Ah! dm-crypt too. I'll see if I can get that added easily to my tests.

> ===
> [ 1615.409622] dmcrypt_write   D    0   236      2 0x80000000
> [ 1615.413422] Call Trace:
> [ 1615.415428]  ? __schedule+0x336/0xf40
> [ 1615.417824]  ? blk_mq_sched_dispatch_requests+0x117/0x190
> [ 1615.421423]  ? __sbitmap_get_word+0x2a/0x80
> [ 1615.424202]  schedule+0x32/0xc0
> [ 1615.426521]  io_schedule+0x12/0x40
> [ 1615.432414]  blk_mq_get_tag+0x181/0x2a0
> [ 1615.434881]  ? elv_merge+0x79/0xe0
> [ 1615.437447]  ? wait_woken+0x80/0x80
> [ 1615.439553]  blk_mq_get_request+0xf9/0x400
> [ 1615.444653]  blk_mq_make_request+0x10b/0x640
> [ 1615.448025]  generic_make_request+0x124/0x2d0
> [ 1615.450716]  ? raid10_unplug+0xfb/0x180 [raid10]
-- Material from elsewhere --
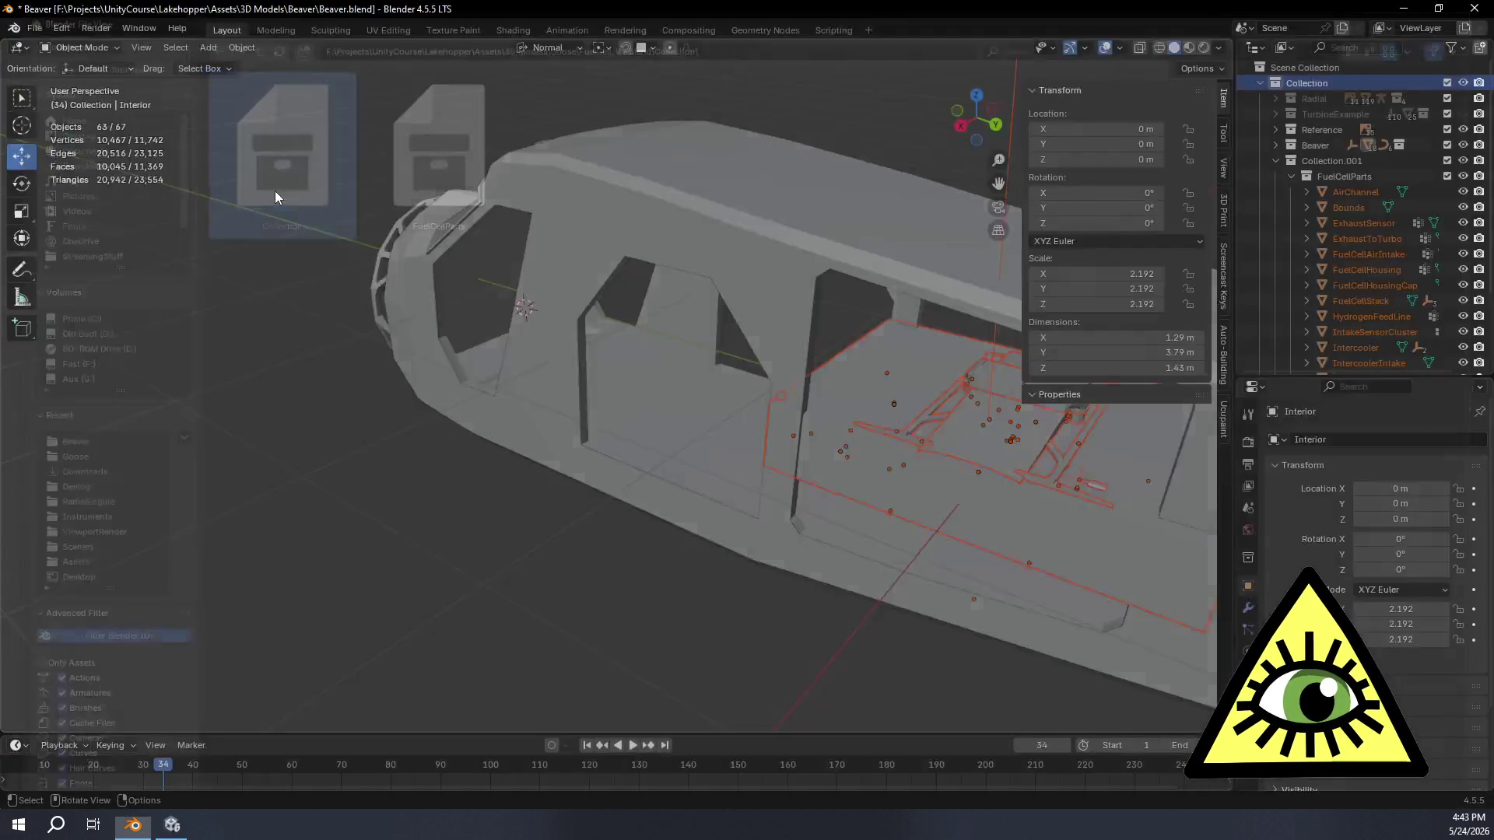
Step: Delete the appended Camera, Light and Sun from the scene
left_click(1291, 175)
> [ 1615.454069]  raid10_unplug+0xfb/0x180 [raid10]
> [ 1615.456729]  blk_flush_plug_list+0xc1/0x250
> [ 1615.460276]  blk_finish_plug+0x27/0x40
> [ 1615.464103]  dmcrypt_write+0x233/0x240 [dm_crypt]
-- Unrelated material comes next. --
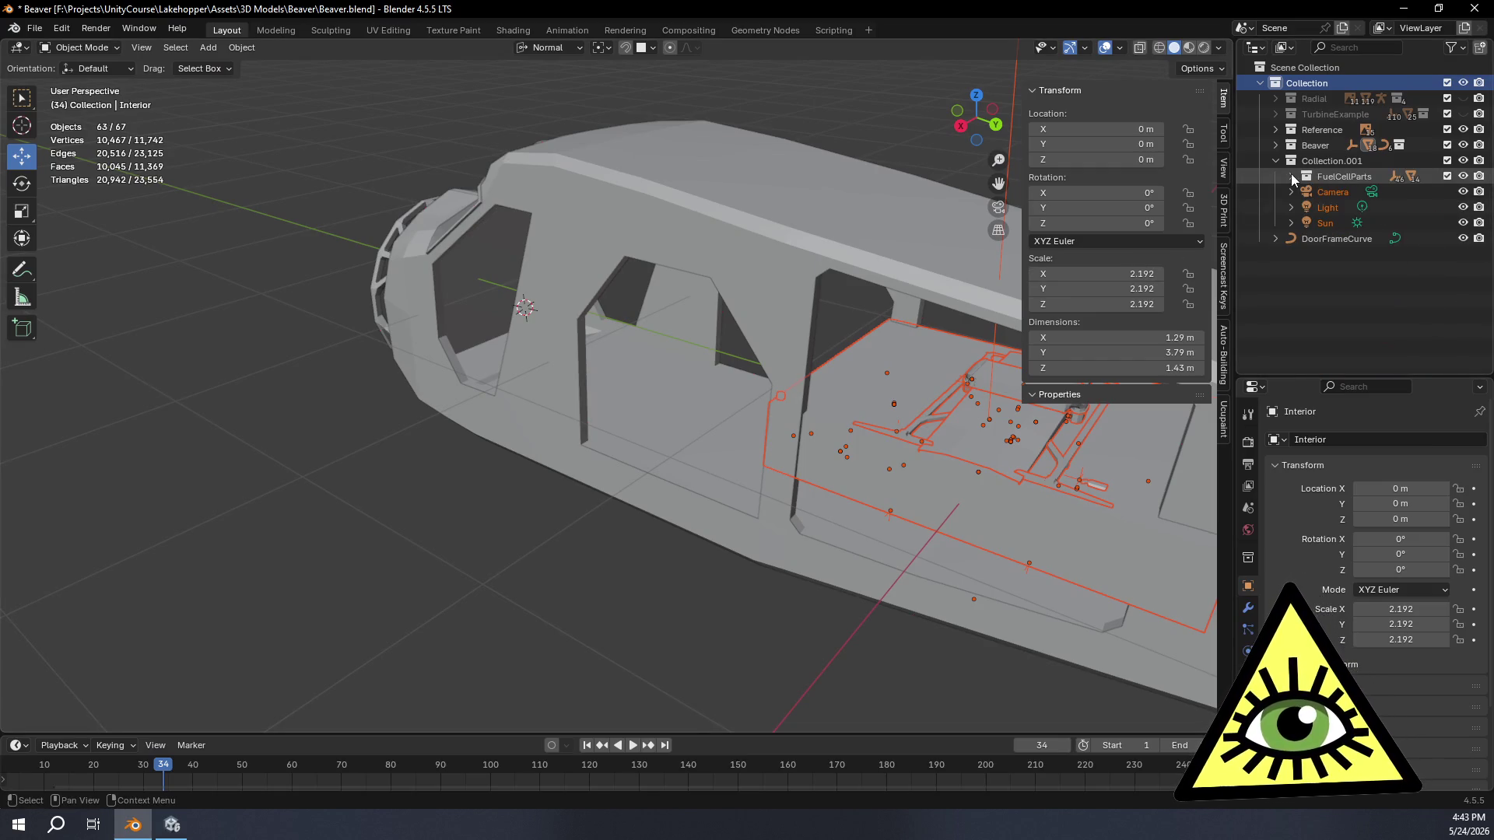
left_click(1325, 192)
left_click(1327, 222, "shift")
key("x")
Step: Select all FuelCellParts objects, centre the view on them, then select only FuelCellHousing
left_click(1343, 175)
> [ 1615.467443]  ? wake_up_process+0x20/0x20
> [ 1615.470845]  ? crypt_iv_essiv_dtr+0x60/0x60 [dm_crypt]
> [ 1615.475272]  ? kthread+0x113/0x130
> [ 1615.477652]  kthread+0x113/0x130
> [ 1615.480567]  ? kthread_create_on_node+0x70/0x70
> [ 1615.483268]  ret_from_fork+0x35/0x40
> ===
>
> One of XFS threads, too:

And XFS! You love your corner cases. ;)

>
> ===
> [ 1616.133298] xfsaild/dm-7    D    0   316      2 0x80000000
> [ 1616.136679] Call Trace:
> [ 1616.138845]  ? __schedule+0x336/0xf40
> [ 1616.141581]  ? preempt_count_add+0x68/0xa0
> [ 1616.147214]  ? _raw_spin_unlock+0x16/0x30
> [ 1616.149813]  ? _raw_spin_unlock_irqrestore+0x20/0x40
> [ 1616.152478]  ? try_to_del_timer_sync+0x4d/0x80
> [ 1616.154734]  schedule+0x32/0xc0
> [ 1616.156579]  _xfs_log_force+0x146/0x290 [xfs]
> [ 1616.159322]  ? wake_up_process+0x20/0x20
> [ 1616.162175]  xfsaild+0x1a9/0x820 [xfs]
> [ 1616.164695]  ? xfs_trans_ail_cursor_first+0x80/0x80 [xfs]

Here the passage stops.